On 1/28/26 14:57, Lazar, Lijo wrote:
> On 28-Jan-26 11:53 AM, Perry Yuan wrote:
>> Add a full memory barrier after clearing no_hw_access in
>> amdgpu_device_mode1_reset() so subsequent PCI state restore
>> access cannot observe stale state on other CPUs.
>>
>
> Just want to reiterate that this approach masks the original logical errors
> within amdgpu.
Yeah, completely agree.
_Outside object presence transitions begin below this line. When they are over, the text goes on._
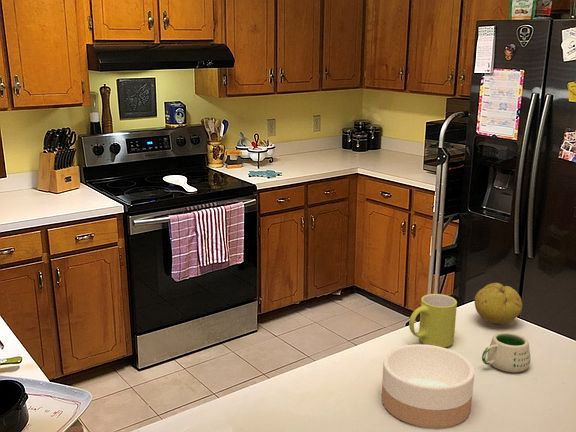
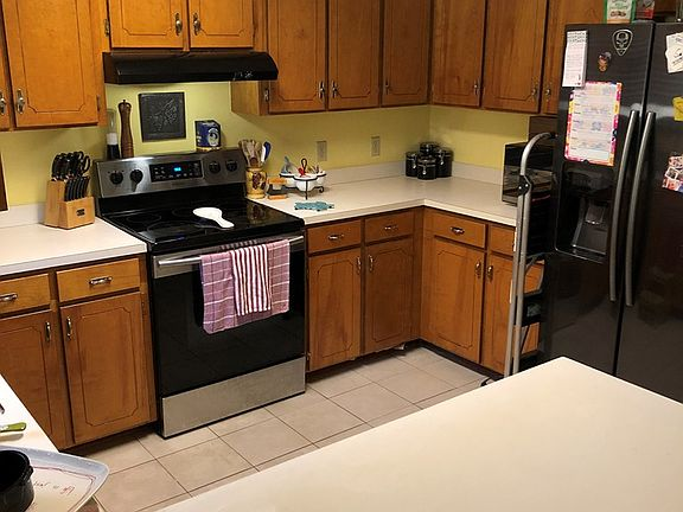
- fruit [474,282,523,325]
- mug [408,293,458,348]
- mug [481,331,531,373]
- bowl [381,343,475,429]
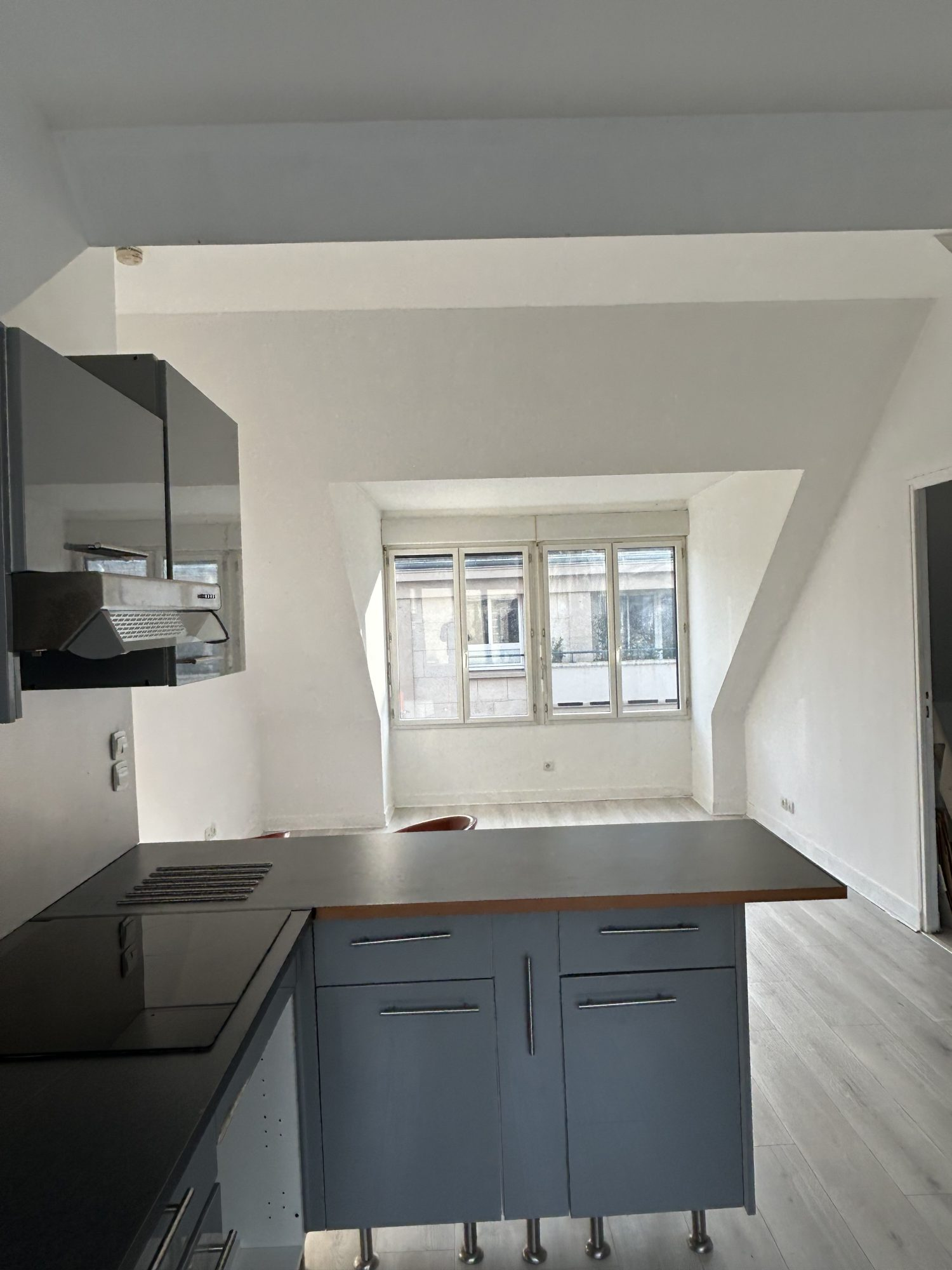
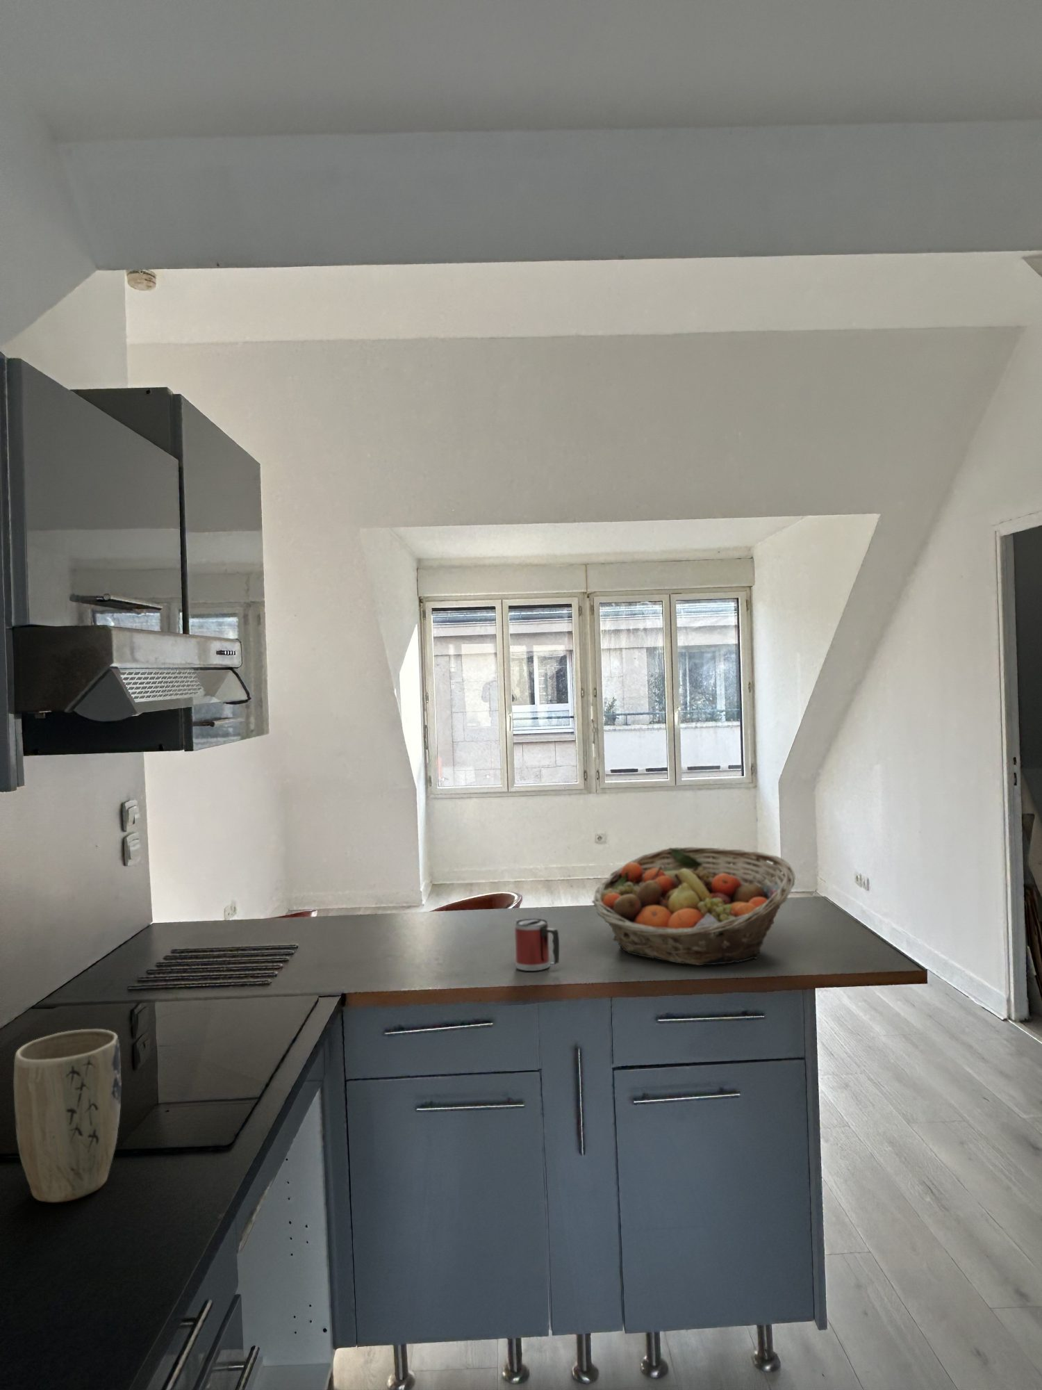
+ plant pot [13,1029,123,1203]
+ fruit basket [591,846,796,966]
+ mug [514,918,560,972]
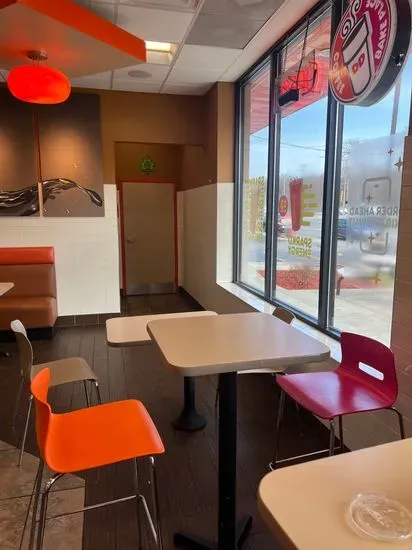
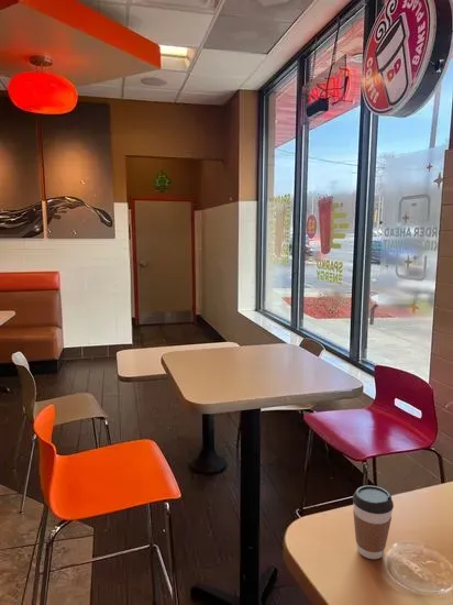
+ coffee cup [352,484,395,560]
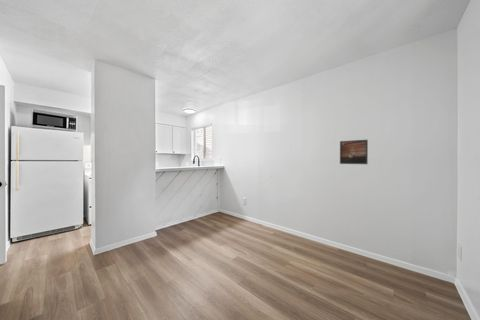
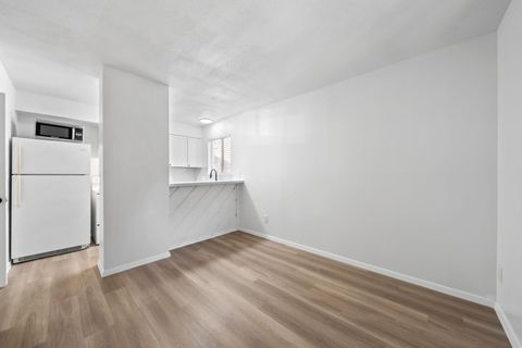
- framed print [339,139,369,165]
A single smp_mb() is actually forbidden by upstreaming
rules.
So absolutely clear NAK from my side to this patch here.
Regards,
Christian.
>
> For ex: this is one such which would not have been caught in the first place
> with shortcuts like these.
>
> 12caf3b76150 drm/amdkfd: Handle GPU reset and drain retry fault race
>
> Thanks,
> Lijo
>
>> Fixes: 91ae0045130b ("drm/amd/pm: Disable MMIO access during SMU Mode 1
>> reset")
>> Signed-off-by: Perry Yuan <[email protected]>
>> Reviewed-by: Yifan Zhang <[email protected]>
>> ---
>> drivers/gpu/drm/amd/amdgpu/amdgpu_device.c | 3 +++
>> 1 file changed, 3 insertions(+)
>>
>> diff --git a/drivers/gpu/drm/amd/amdgpu/amdgpu_device.c
>> b/drivers/gpu/drm/amd/amdgpu/amdgpu_device.c
>> index b2deb6a74eb2..e69ab8a923e3 100644
>> --- a/drivers/gpu/drm/amd/amdgpu/amdgpu_device.c
>> +++ b/drivers/gpu/drm/amd/amdgpu/amdgpu_device.c
>> @@ -5735,6 +5735,9 @@ int amdgpu_device_mode1_reset(struct amdgpu_device
>> *adev)
>> /* enable mmio access after mode 1 reset completed */
>> adev->no_hw_access = false;
>> + /* ensure no_hw_access is updated before we access hw */
>> + smp_mb();
>> +
>> amdgpu_device_load_pci_state(adev->pdev);
>> ret = amdgpu_psp_wait_for_bootloader(adev);
>> if (ret)
>